**Problem description**
Your reply should hold exactly the lines from the one that contains "vfov_deg: 15.4" through the end of the data. Repeat them word for word.

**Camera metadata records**
= Beginning of Section =
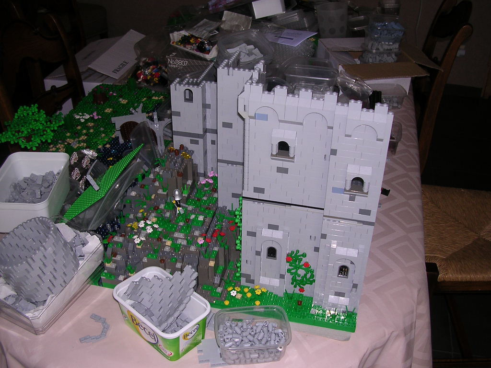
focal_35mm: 38
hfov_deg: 49.0
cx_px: 246
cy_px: 184
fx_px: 539
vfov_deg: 37.7
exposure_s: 1/60.1
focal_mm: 5.8
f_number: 2.8
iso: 100
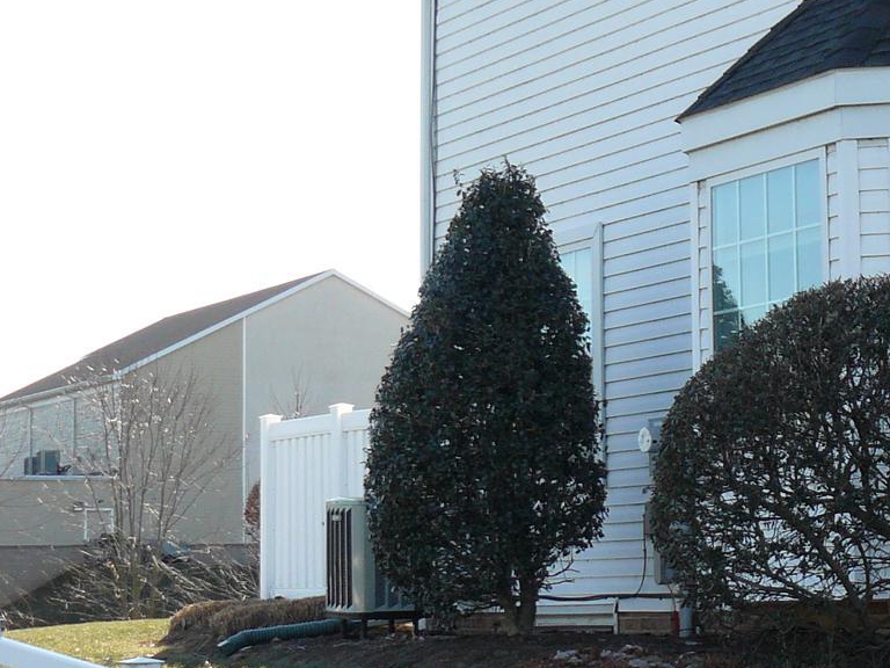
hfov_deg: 19.3
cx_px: 1066
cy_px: 273
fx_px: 2468
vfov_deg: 15.4
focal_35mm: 96
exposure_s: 1/250
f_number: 4
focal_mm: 6
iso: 100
= End of Section =
**Written answer**
vfov_deg: 15.4
focal_35mm: 96
exposure_s: 1/250
f_number: 4
focal_mm: 6
iso: 100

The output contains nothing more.